Let's evaluate the model. We are going to compute the accuracy and f1-score on the test set. The accuracy is the proportion of correctly classified bags, while the f1-score is the harmonic mean of precision and recall. The f1-score is a good metric for imbalanced datasets. Typically, in MIL datasets, there are more negative bags than positive bags.
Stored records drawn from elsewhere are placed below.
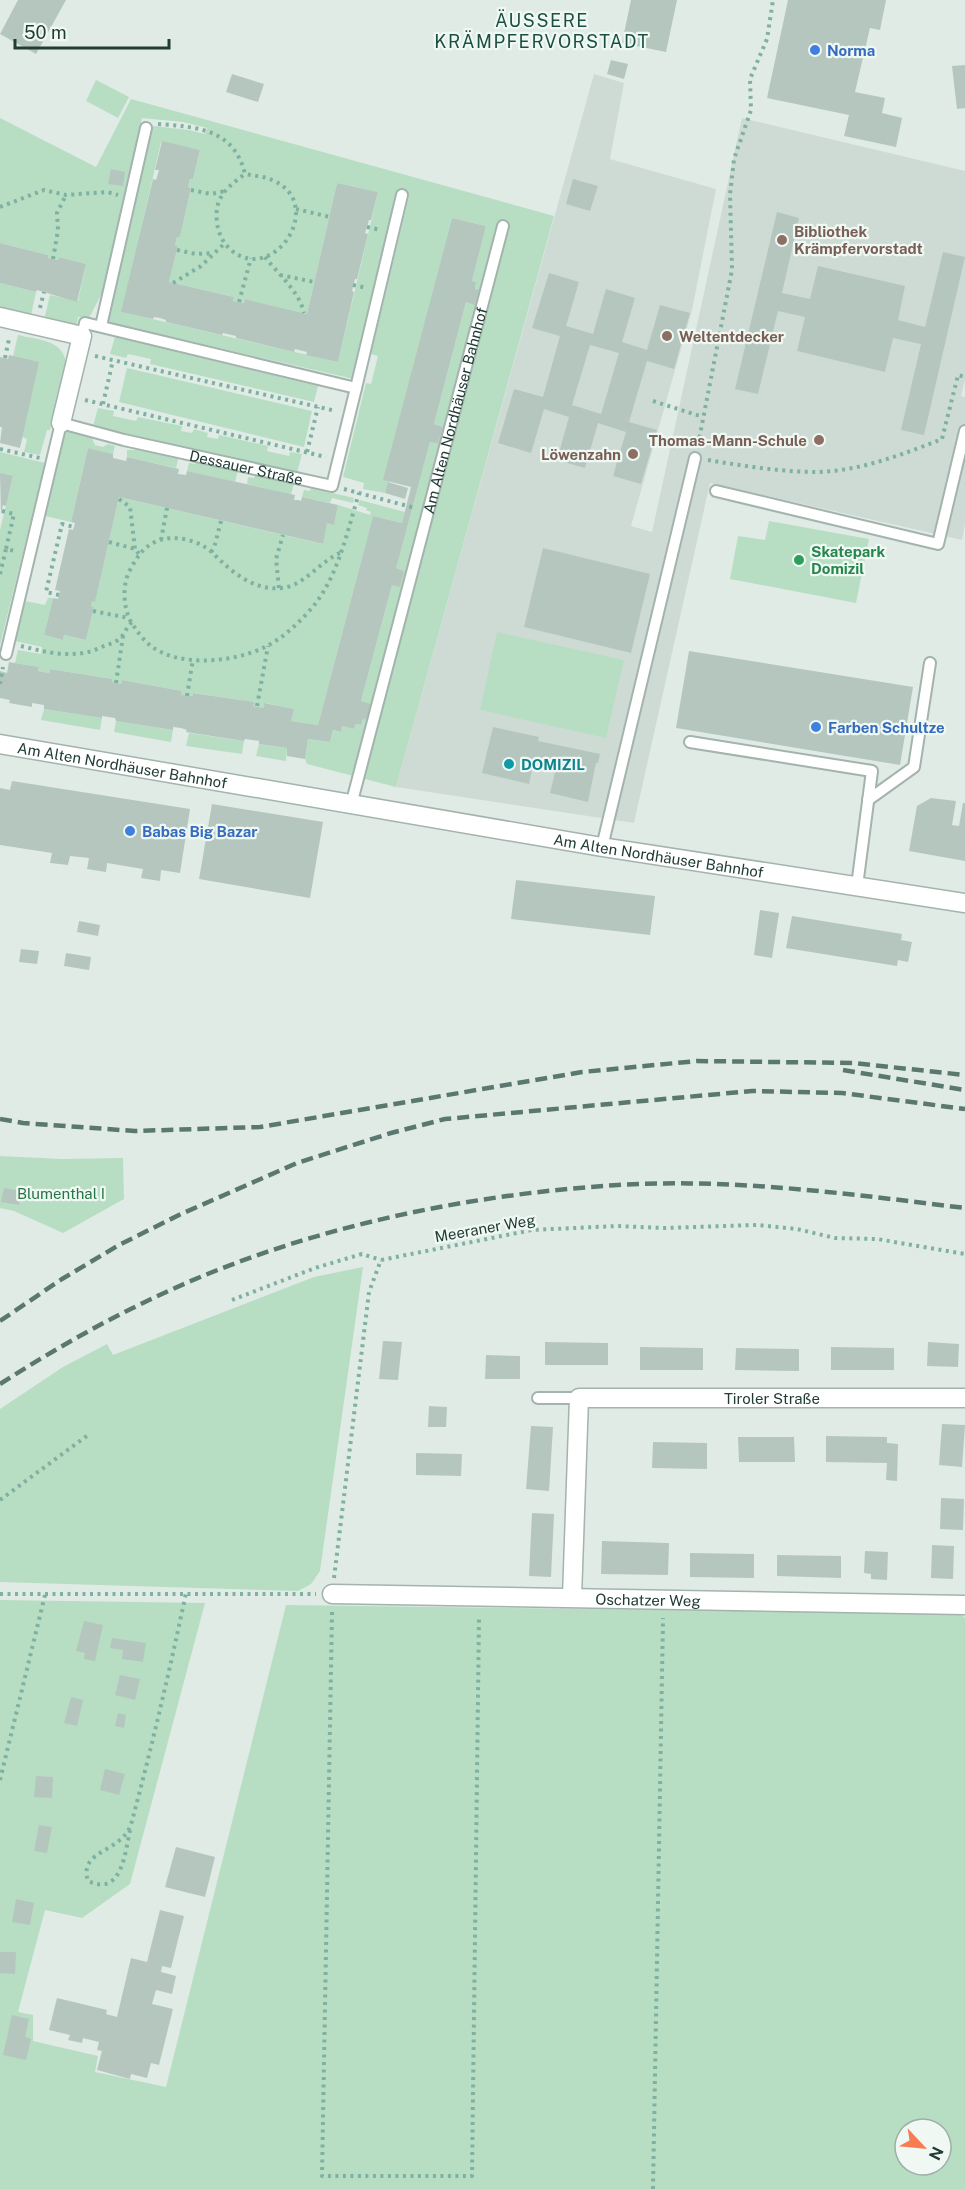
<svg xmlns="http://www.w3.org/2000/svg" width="965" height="2189" viewBox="0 0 965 2189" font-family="'Public Sans',sans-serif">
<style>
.built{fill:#cedbd5}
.green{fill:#b7dec2;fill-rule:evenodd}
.building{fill:#b5c6bf;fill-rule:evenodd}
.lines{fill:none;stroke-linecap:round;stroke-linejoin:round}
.lane-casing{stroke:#a3b3ad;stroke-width:14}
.street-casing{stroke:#a3b3ad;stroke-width:21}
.path{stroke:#7fb1a2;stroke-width:4;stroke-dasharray:3 4.5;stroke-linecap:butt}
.lane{stroke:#fff;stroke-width:10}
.street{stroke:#fff;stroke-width:18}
.rail{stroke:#5a7870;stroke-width:4.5;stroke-dasharray:12 6;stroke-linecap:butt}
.shop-dot{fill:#3f7fe0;stroke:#f0f8f4;stroke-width:2}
.education-dot{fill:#8d6e63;stroke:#f0f8f4;stroke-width:2}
.leisure-dot{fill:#2e9e5b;stroke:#f0f8f4;stroke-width:2}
.culture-dot{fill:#0f9aa8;stroke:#f0f8f4;stroke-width:2}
.labels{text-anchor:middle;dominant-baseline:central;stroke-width:4.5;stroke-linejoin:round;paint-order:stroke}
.shop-label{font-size:15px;font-weight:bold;fill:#366cbe;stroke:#f0f8f4;text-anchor:start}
.education-label{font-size:15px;font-weight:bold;fill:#785e54;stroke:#f0f8f4;text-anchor:start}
.street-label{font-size:15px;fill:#203c35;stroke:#f0f8f4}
.leisure-label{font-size:15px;font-weight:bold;fill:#27864d;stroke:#f0f8f4;text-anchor:start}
.culture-label{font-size:15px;font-weight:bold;fill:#0d838f;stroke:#f0f8f4;text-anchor:start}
.park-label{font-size:15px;fill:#287547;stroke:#f0f8f4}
.quarter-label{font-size:18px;letter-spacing:1.5px;fill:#1b4f43;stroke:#f0f8f4}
</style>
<rect width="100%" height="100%" fill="#e0ebe6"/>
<path class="built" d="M 594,74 L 624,83 L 610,159 L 716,189 L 692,310 L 631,526 L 652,532 L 742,118 L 965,171 L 965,380 L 961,396 L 965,397 L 965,524 L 962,540 L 710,483 L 634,823 L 396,787 Z"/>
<path class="green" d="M 96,80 L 129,97 L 118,118 L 86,101 Z
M 131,99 L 554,216 L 396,787 L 307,764 L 305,759 L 308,739 L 330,742 L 333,730 L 340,732 L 342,726 L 354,729 L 356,724 L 361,725 L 363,719 L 366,720 L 370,704 L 361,701 L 392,585 L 404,571 L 396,568 L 430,442 L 438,444 L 443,427 L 434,424 L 466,302 L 475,304 L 479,290 L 475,289 L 476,282 L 472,281 L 486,226 L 452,218 L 384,479 L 389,481 L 385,493 L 363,489 L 364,483 L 343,477 L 366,383 L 371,384 L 378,356 L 371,354 L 409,196 L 397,193 L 354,379 L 107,322 L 153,126 L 189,130 L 205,134 L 207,128 L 183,122 L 142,118 L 103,291 L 89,318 L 78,317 L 76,327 L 44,320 L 50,295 L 78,301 L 86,264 L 59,257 L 58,260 L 48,258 L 48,255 L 0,243 L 0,118 L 96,167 ZM 161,142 L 200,150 L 193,179 L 190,179 L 188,187 L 191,188 L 180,237 L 177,237 L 175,245 L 178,246 L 169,282 L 234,297 L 233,301 L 244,303 L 245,299 L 307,314 L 337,183 L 378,192 L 338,362 L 122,312 Z
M 0,283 L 36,292 L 31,315 L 0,309 Z
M 18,335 C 37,340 62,339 66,362 L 50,430 L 47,430 L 40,455 L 24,452 L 27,439 L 22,437 L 13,356 Z
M 115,337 L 318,386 L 314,402 L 150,364 L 151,359 L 128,354 L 126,358 L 110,354 Z
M 127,368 L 312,411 L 304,447 L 119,402 Z
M 98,408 L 114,411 L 113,416 L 136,421 L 138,417 L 182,426 L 181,431 L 192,433 L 194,429 L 208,433 L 207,437 L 218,439 L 219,435 L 268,446 L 267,451 L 289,456 L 290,452 L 302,454 L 297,473 L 93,426 Z
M 65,430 L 91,436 L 95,445 L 103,447 L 108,444 L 115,446 L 113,454 L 88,448 L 71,522 L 45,516 Z
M 136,447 L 179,456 L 176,468 L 127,457 L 127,450 L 135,450 Z
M 0,452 L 45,463 L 0,645 L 0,530 L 13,477 L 0,473 Z
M 196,460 L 238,470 L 235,482 L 187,471 L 189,463 L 195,464 Z
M 256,474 L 294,484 L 291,495 L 247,484 L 248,477 L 254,478 Z
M 311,488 L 354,498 L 353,503 L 332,498 L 330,503 L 302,497 L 304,490 L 310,491 Z
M 119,497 L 322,544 L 327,523 L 334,524 L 338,505 L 370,515 L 371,512 L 366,510 L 367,508 L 358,505 L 360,500 L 405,512 L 402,523 L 373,516 L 318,725 L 291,721 L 293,709 L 265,703 L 264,708 L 253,706 L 253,702 L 194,693 L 193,696 L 181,695 L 182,691 L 122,680 L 121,684 L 112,682 L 112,679 L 50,669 L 49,673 L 38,671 L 39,667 L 15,663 L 18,650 L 41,654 L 42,647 L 15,641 L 25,601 L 45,605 L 48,598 L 53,598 L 44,635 L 63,640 L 64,635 L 86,640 L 94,607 L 91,606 L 92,601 L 95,601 Z
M 769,521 L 869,539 L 856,603 L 730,579 L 738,536 L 765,540 Z
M 497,632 L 624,660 L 606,738 L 480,710 Z
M 44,709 L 102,718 L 100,730 L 41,720 Z
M 116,721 L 173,730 L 171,742 L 114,732 Z
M 189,733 L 244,741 L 242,754 L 186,746 Z
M 259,744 L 287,748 L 286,761 L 256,756 Z
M 0,1156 L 62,1159 L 123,1158 L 124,1199 L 63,1233 L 14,1211 L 0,1208 Z
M 363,1267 L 320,1571 L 311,1584 L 298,1591 L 0,1582 L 0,1409 L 63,1367 L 107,1344 L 113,1355 L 314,1277 Z
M 0,1600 L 205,1603 L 130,1884 L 82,1918 L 45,1910 L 18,2012 L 33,2015 L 33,2041 L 98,2056 L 95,2072 L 166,2087 L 286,1605 L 961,1614 L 965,1618 L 965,2189 L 0,2189 ZM 905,2129 L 941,2129 L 941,2165 L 905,2165 Z"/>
<path class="building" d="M 18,0 L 66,0 L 36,54 L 0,34 Z
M 631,0 L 677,0 L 666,52 L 622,43 Z
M 788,0 L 886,0 L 880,30 L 870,28 L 855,92 L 885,98 L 882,113 L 902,118 L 896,147 L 844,136 L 849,115 L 767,98 Z
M 611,60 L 628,64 L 624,79 L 607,74 Z
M 965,65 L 965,108 L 957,109 L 952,66 Z
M 232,74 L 264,84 L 258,102 L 226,92 Z
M 162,141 L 200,150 L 193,179 L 190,179 L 188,187 L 191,188 L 180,237 L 177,237 L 175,245 L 178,246 L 169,282 L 234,297 L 233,301 L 244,303 L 245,299 L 307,314 L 337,183 L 378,192 L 371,220 L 369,220 L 367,227 L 365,233 L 368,234 L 357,279 L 355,279 L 352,291 L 354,292 L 338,362 L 306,355 L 307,352 L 295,349 L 294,352 L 236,338 L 236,336 L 223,333 L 222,335 L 166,322 L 166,320 L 160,318 L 154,317 L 153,319 L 121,312 L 153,179 L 156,180 L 159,170 L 155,170 Z
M 111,169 L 125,172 L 123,186 L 108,184 Z
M 573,179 L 598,186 L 590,211 L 566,204 Z
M 777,212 L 799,218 L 782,293 L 810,299 L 818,266 L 905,286 L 898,320 L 925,327 L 943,252 L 965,257 L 924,435 L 901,430 L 921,344 L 893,338 L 885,372 L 797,351 L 805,317 L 778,311 L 758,394 L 735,389 Z
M 452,218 L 486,226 L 472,281 L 476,282 L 475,289 L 479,290 L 475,305 L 466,302 L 434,424 L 443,427 L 438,444 L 430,442 L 397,565 L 396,568 L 404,571 L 400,587 L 392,585 L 361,701 L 371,704 L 366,720 L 363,719 L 361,725 L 356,724 L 354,729 L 342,726 L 341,732 L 333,730 L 330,742 L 308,739 L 305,759 L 287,756 L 287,748 L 259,744 L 259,741 L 245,739 L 244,741 L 186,732 L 187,730 L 181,728 L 173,727 L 173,730 L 116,721 L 115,718 L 102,716 L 102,718 L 44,709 L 44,705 L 32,703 L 32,707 L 9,703 L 10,700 L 0,698 L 0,671 L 7,673 L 9,662 L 39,667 L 38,671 L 49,673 L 50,669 L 112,679 L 112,682 L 121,684 L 122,680 L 182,691 L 181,695 L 193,696 L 193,693 L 254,702 L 253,706 L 264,708 L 264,703 L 294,709 L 291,721 L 318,725 L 373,516 L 402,523 L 411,487 L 383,480 Z
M 0,243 L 48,255 L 48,258 L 58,260 L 59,257 L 86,264 L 77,302 L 37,290 L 36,292 L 0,283 Z
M 549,273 L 579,282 L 566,326 L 593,334 L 606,289 L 635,298 L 622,342 L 647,350 L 660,305 L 690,313 L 674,369 L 647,361 L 629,422 L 657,430 L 641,484 L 613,476 L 626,432 L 598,423 L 585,468 L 557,460 L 569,417 L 544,409 L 531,453 L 498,443 L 514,389 L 543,397 L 560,336 L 532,328 ZM 590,345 L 619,353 L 601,414 L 572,405 Z
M 9,355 L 39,362 L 20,448 L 0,443 L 2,427 L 0,427 L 0,357 L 8,359 Z
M 88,448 L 113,454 L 113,458 L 126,461 L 127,457 L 179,469 L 178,474 L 186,475 L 187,471 L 295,495 L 294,500 L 298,500 L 301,501 L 302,497 L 338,505 L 334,525 L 327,523 L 323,544 L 119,497 L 95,602 L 92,601 L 91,606 L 94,607 L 86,640 L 64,635 L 63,640 L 44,635 L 53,598 L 58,599 L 60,591 L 55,590 L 69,529 L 73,530 L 74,527 L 75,523 L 71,522 Z
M 0,473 L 13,476 L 6,506 L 3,505 L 1,514 Z
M 388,482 L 408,488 L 405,499 L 385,493 Z
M 543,548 L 650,574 L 631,653 L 524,627 Z
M 689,651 L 913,687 L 900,765 L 676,728 Z
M 493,727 L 539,737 L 538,741 L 600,754 L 598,763 L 596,763 L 588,802 L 550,793 L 557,764 L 534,760 L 529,784 L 482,773 Z
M 12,781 L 190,809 L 180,873 L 161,870 L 160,881 L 141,878 L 143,869 L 107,863 L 106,872 L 87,869 L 89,858 L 70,856 L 68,865 L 50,863 L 52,853 L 0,845 L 0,788 L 10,790 Z
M 931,798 L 956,801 L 952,825 L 959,826 L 963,803 L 965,803 L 965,861 L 909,851 L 917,806 Z
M 212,804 L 323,822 L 310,898 L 199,879 Z
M 516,880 L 655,896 L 650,935 L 511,919 Z
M 760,910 L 779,913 L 772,958 L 754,955 Z
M 792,916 L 902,934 L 901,940 L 912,942 L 908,962 L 898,960 L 897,966 L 786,948 Z
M 79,921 L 100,925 L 98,936 L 77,932 Z
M 21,949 L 39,951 L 37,964 L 19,962 Z
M 66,953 L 91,957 L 89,970 L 64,966 Z
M 4,1188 L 22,1191 L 19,1205 L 1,1202 Z
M 383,1341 L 402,1342 L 398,1380 L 379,1379 Z
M 545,1342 L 608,1343 L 608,1365 L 545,1365 Z
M 928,1342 L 959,1344 L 958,1367 L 927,1366 Z
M 640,1347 L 703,1348 L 703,1370 L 640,1370 Z
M 831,1347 L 894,1348 L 894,1370 L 831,1370 Z
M 736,1348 L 799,1349 L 799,1371 L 735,1370 Z
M 486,1355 L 520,1356 L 520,1379 L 485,1379 Z
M 429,1406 L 447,1407 L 446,1427 L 428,1427 Z
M 942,1424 L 965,1425 L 962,1467 L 939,1465 Z
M 531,1426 L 553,1427 L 549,1491 L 526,1489 Z
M 826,1436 L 887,1437 L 887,1443 L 898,1444 L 897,1481 L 886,1480 L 887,1463 L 826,1462 Z
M 738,1437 L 794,1437 L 795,1462 L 739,1462 Z
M 653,1442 L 707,1443 L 707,1469 L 652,1468 Z
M 416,1453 L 462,1454 L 461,1476 L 416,1475 Z
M 941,1498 L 964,1499 L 963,1530 L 940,1529 Z
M 532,1513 L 554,1514 L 551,1577 L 529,1576 Z
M 602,1541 L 669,1543 L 668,1575 L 601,1574 Z
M 932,1545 L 954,1546 L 953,1579 L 931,1578 Z
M 865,1551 L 888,1552 L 887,1580 L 871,1579 L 871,1574 L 864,1573 Z
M 690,1553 L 754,1554 L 754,1578 L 690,1577 Z
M 777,1555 L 841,1556 L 841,1578 L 777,1576 Z
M 84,1621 L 103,1625 L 95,1661 L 84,1659 L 85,1653 L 76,1651 Z
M 112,1638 L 146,1643 L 143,1662 L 122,1659 L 123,1650 L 110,1648 Z
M 120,1675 L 140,1679 L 135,1700 L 115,1695 Z
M 71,1697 L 83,1700 L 77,1726 L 64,1723 Z
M 118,1713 L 126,1715 L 124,1728 L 115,1726 Z
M 105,1769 L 125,1774 L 119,1795 L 100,1790 Z
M 36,1776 L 53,1777 L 52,1798 L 34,1797 Z
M 39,1825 L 52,1827 L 47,1853 L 34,1851 Z
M 176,1847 L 215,1857 L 205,1897 L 165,1887 Z
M 16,1899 L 34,1903 L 30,1925 L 12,1922 Z
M 160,1910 L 184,1916 L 171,1968 L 162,1966 L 161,1972 L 176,1976 L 172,1994 L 156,1990 L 152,2004 L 173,2009 L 159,2065 L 151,2063 L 147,2078 L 131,2074 L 130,2079 L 97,2070 L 102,2051 L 97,2050 L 99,2042 L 83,2038 L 82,2043 L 68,2040 L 70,2035 L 49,2030 L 57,1998 L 107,2010 L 106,2014 L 117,2017 L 131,1958 L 147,1962 Z
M 0,1952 L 16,1952 L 15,1974 L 0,1973 Z
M 12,2015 L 29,2019 L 25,2037 L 31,2039 L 26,2060 L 3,2055 Z"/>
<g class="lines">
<g class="lane-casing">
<g id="lane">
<path d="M 101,326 L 146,128"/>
<path d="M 356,388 L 402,195"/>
<path d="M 716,491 L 938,544 L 965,431"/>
<path id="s1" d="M 6,654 L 61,423 L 124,440 L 332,486 L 356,388 L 85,323 L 82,336"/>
<path d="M 690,742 L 872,771 L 857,886"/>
<path d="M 868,800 L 914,767 L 930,663"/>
<path id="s2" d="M 351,805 L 503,226"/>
<path d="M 602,847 L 695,458"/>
<path d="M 538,1398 L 579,1398"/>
</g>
</g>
<g class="street-casing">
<g id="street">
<path d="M 0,317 L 82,336 L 61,423"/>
<path id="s3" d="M 0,744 L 602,847 L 965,903"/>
<path id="s4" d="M 332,1594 L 965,1605"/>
<path id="s5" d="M 572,1597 L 579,1398 L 965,1398"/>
</g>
</g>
<path class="path" d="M 158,124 C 198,127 234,129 245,174 C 254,176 264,176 272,180 C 328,203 274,286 231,250 C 223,243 218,233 217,222 C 214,198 226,188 245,174
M 191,190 L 211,194 L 225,191
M 0,207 L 44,190 L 66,195 L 107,192 L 118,195
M 296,209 L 330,217
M 367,227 L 381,230
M 177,250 L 196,254 L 214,253
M 265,257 C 278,274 299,291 304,313
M 53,259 L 58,230 L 57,213 L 66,195
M 280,275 L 314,282
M 173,283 L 201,266 L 224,244
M 353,285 L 367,288
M 239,302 L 251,258
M 40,308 L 44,292
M 95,356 L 336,411
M 5,358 L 9,339
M 85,400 L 326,457
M 653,401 L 703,417
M 103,404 L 113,360
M 698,445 L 732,270 L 730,195 L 734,159 L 751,110 L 750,79 L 767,39 L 773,0
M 0,449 L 40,458
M 307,452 L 318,407
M 708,460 C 744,466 781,472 818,472 C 860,471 904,454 942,439 L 958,375 L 965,377
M 344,489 L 415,508
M 119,499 L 130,507 L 135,549
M 2,511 L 14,514 L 6,549
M 161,540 L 167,508
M 109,542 L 135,549 L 139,554
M 211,552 L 214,548 L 221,521
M 340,553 C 321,561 307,582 287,587 C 262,593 239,578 222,562 C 217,558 211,550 205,547 C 192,539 172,535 157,541 C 143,547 137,557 130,570 C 122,584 123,608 131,622 C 137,631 143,640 151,646 C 180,668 235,662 265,647 C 284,638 303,619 316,603 C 339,572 348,529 359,493
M 0,574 L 6,549 L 15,551
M 279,588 L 276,559 L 283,535
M 59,595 L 46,592 L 62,524 L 74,527
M 93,611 L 129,618
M 21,646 C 49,653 77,660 104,646 C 110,644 117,642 121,637 C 126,633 126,627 132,622
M 116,683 L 123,636
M 0,684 L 3,667
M 187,696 L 193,659
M 257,706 L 268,646
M 232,1300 L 315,1268 L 362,1254 L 381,1260
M 0,1500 L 88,1435
M 334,1578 L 369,1292 L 381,1260 L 532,1230 L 617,1226 L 663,1228 L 757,1225 L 797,1229 L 835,1238 L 877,1239 L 965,1254
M 0,1594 L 316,1594
M 332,1612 L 322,2176 L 472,2176 L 479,1616
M 0,1780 L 45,1595
M 130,1830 C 125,1853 122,1897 88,1881 C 78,1848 124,1854 132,1821 C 152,1746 170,1669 186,1593
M 653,2189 L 663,1618"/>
<use href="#lane" class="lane"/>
<use href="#street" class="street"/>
<path class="rail" d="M 843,1070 L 965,1090
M 0,1119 L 23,1123 L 135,1131 L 260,1127 L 582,1072 L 697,1061 L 853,1063 L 965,1075
M 0,1321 L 62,1279 L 119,1245 L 181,1214 L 297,1163 L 391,1133 L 445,1119 L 752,1091 L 842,1093 L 965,1109
M 0,1384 C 47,1354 95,1326 145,1302 C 290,1231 457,1195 618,1185 C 734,1178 850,1194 965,1208"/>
</g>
<g class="shop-dot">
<circle cx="815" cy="50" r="6"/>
<circle cx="816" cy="727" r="6"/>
<circle cx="130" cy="831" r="6"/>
</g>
<g class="education-dot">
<circle cx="782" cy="240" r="6"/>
<circle cx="667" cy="336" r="6"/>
<circle cx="819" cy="440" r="6"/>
<circle cx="633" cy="454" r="6"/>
</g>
<circle class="leisure-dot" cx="799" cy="560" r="6"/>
<circle class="culture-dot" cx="509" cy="764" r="6"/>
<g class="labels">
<g class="shop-label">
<text x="827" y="50">Norma</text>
<text x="828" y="727">Farben Schultze</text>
<text x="142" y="831">Babas Big Bazar</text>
</g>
<g class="education-label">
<text x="794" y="231">Bibliothek<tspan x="794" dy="17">Krämpfervorstadt</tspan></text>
<text x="679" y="336">Weltentdecker</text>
<text x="807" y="440" text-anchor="end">Thomas-Mann-Schule</text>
<text x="621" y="454" text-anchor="end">Löwenzahn</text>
</g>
<g class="street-label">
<text stroke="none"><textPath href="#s2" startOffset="408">Am Alten Nordhäuser Bahnhof</textPath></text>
<text stroke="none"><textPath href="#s1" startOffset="428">Dessauer Straße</textPath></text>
<text stroke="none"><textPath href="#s3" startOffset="124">Am Alten Nordhäuser Bahnhof</textPath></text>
<text stroke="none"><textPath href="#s3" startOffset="668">Am Alten Nordhäuser Bahnhof</textPath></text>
<text transform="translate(485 1228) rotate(-10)">Meeraner Weg</text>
<text stroke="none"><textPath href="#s5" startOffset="392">Tiroler Straße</textPath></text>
<text stroke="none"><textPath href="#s4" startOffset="316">Oschatzer Weg</textPath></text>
</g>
<g class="leisure-label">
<text x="811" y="551">Skatepark<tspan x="811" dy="17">Domizil</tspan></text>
</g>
<g class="culture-label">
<text x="521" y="764">DOMIZIL</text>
</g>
<g class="park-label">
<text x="61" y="1193">Blumenthal I</text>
</g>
<g class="quarter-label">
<text x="542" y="20">ÄUSSERE<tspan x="542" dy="21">KRÄMPFERVORSTADT</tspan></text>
</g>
</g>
<g transform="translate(923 2147) rotate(116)"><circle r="28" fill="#f0f8f4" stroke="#9dada8" stroke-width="1.5"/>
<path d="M0-4.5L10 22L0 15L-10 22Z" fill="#f87c51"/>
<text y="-9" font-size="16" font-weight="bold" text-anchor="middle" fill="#203c35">N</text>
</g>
<path d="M15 39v9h154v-9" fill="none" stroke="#203c35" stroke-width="3"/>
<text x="24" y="39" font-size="18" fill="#203c35" stroke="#f0f8f4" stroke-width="4.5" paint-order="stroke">50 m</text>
</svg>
from sklearn.metrics import accuracy_score, f1_score

inst_pred_list = []
y_inst_list = []
Y_pred_list = []
Y_list = []

model.eval()

for batch in test_dataloader:
    batch = batch.to(device)

    # predict bag label using our model
    out = model(batch["X"], batch["mask"])
    Y_pred = (out &gt; 0).float()

    Y_pred_list.append(Y_pred)
    Y_list.append(batch["Y"])

Y_pred = torch.cat(Y_pred_list).cpu().numpy()
Y = torch.cat(Y_list).cpu().numpy()

print(f"test/bag/acc: {accuracy_score(Y_pred, Y)}")
print(f"test/bag/f1: {f1_score(Y_pred, Y)}")

test/bag/acc: 0.8133333333333334
test/bag/f1: 0.7878787878787878

Good! Our model is working well. The accuracy and f1-score are high. And we got this result in less than two minutes on GPU and very few lines of code thanks to torchmil!